## TASK DETAILS
Pull out each line below that contains the word "tiến".

## EXERCISE INPUTS
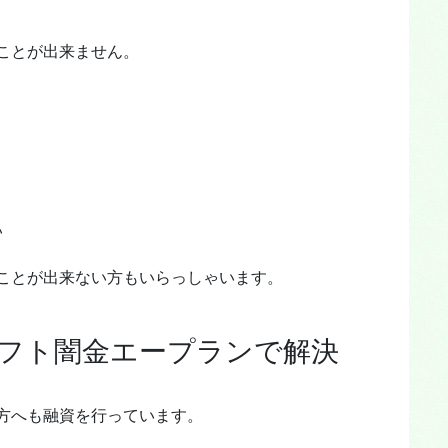
ことが出来ません。
い
ことが出来ない方もいらっしゃいます。
フト闇金エープランで解決
方へも融資を行っています。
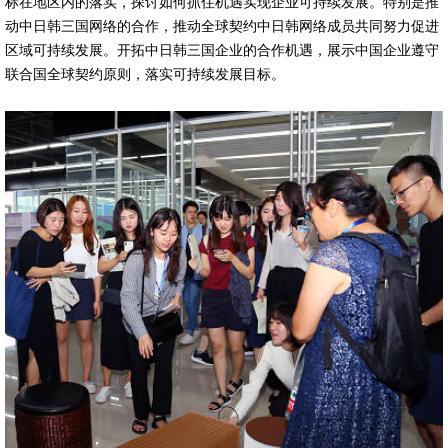
标在地区内的落实，探讨如何抓住机遇实现企业可持续发展。特别是推
动中日韩三国网络的合作，推动全球契约中日韩网络成员共同努力促进
区域可持续发展。开拓中日韩三国企业的合作机遇，展示中国企业遵守
联合国全球契约原则，落实可持续发展目标。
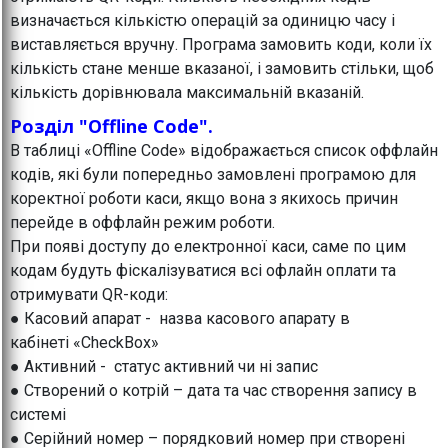
визначається кількістю операцій за одиницю часу і
виставляється вручну. Програма замовить коди, коли їх
кількість стане менше вказаної, і замовить стільки, щоб
кількість дорівнювала максимальній вказаній.
Розділ "Offline Code".
В таблиці «Offline Code» відображається список оффлайн
кодів, які були попередньо замовлені програмою для
коректної роботи каси, якщо вона з якихось причин
перейде в оффлайн режим роботи.
При появі доступу до електронної каси, саме по цим
кодам будуть фіскалізуватися всі офлайн оплати та
отримувати QR-коди:
● Касовий апарат - назва касового апарату в
кабінеті «CheckBox»
● Активний - статус активний чи ні запис
● Створений о котрій – дата та час створення запису в
системі
● Серійний номер – порядковий номер при створені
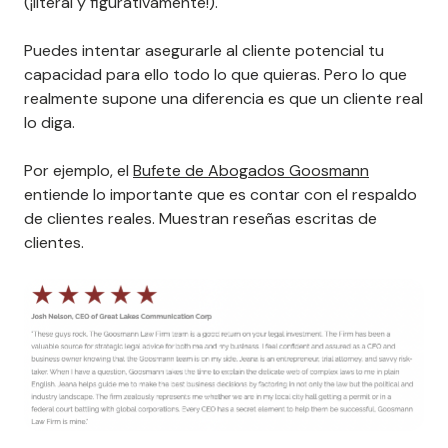
(¡literal y figurativamente!).
Puedes intentar asegurarle al cliente potencial tu
capacidad para ello todo lo que quieras. Pero lo que
realmente supone una diferencia es que un cliente real
lo diga.
Por ejemplo, el
Bufete de Abogados Goosmann
entiende lo importante que es contar con el respaldo
de clientes reales. Muestran reseñas escritas de
clientes.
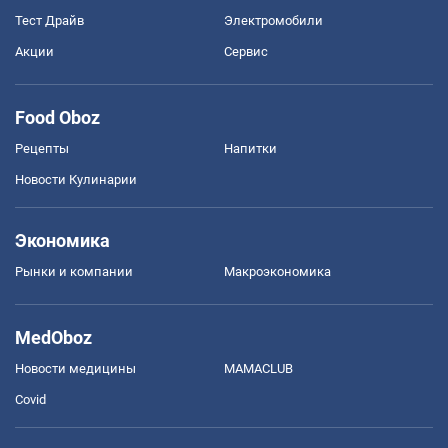
Тест Драйв
Электромобили
Акции
Сервис
Food Oboz
Рецепты
Напитки
Новости Кулинарии
Экономика
Рынки и компании
Mакроэкономика
MedOboz
Новости медицины
MAMACLUB
Covid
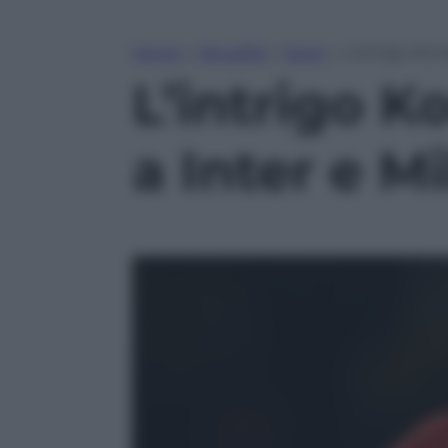
Home
»
Attualità
»
Sport
»
L’intrigo Kon
L’intrigo K
a Inter e M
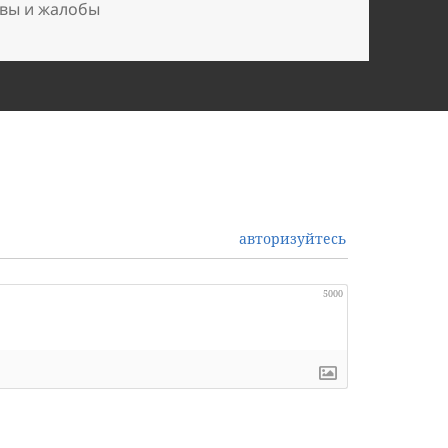
вы и жалобы
авторизуйтесь
5000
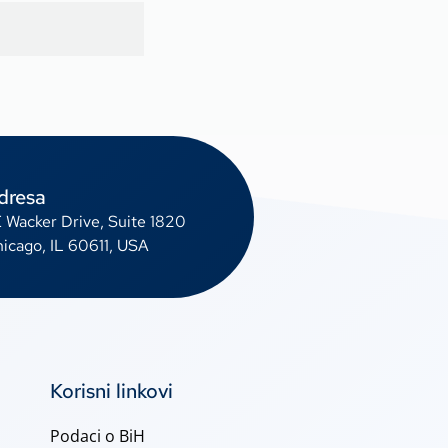
dresa
E Wacker Drive, Suite 1820
icago, IL 60611, USA
Korisni linkovi
Podaci o BiH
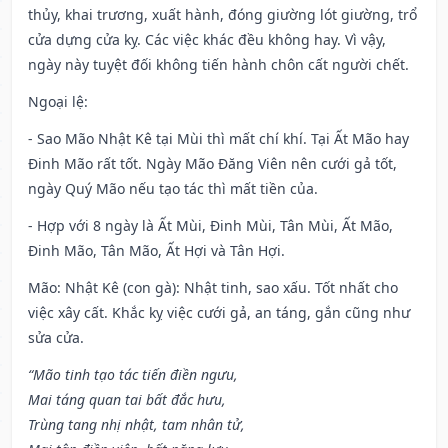
thủy, khai trương, xuất hành, đóng giường lót giường, trổ
cửa dựng cửa kỵ. Các việc khác đều không hay. Vì vậy,
ngày này tuyệt đối không tiến hành chôn cất người chết.
Ngoại lệ
:
- Sao Mão Nhật Kê tại Mùi thì mất chí khí. Tại Ất Mão hay
Đinh Mão rất tốt. Ngày Mão Đăng Viên nên cưới gả tốt,
ngày Quý Mão nếu tạo tác thì mất tiền của.
- Hợp với 8 ngày là Ất Mùi, Đinh Mùi, Tân Mùi, Ất Mão,
Đinh Mão, Tân Mão, Ất Hợi và Tân Hợi.
Mão: Nhật Kê (con gà): Nhật tinh, sao xấu. Tốt nhất cho
việc xây cất. Khắc kỵ việc cưới gả, an táng, gắn cũng như
sửa cửa.
“Mão tinh tạo tác tiến điền ngưu,
Mai táng quan tai bất đắc hưu,
Trùng tang nhị nhật, tam nhân tử,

## ANSWER FOR THIS EXERCISE
ngày này tuyệt đối không tiến hành chôn cất người chết.
“Mão tinh tạo tác tiến điền ngưu,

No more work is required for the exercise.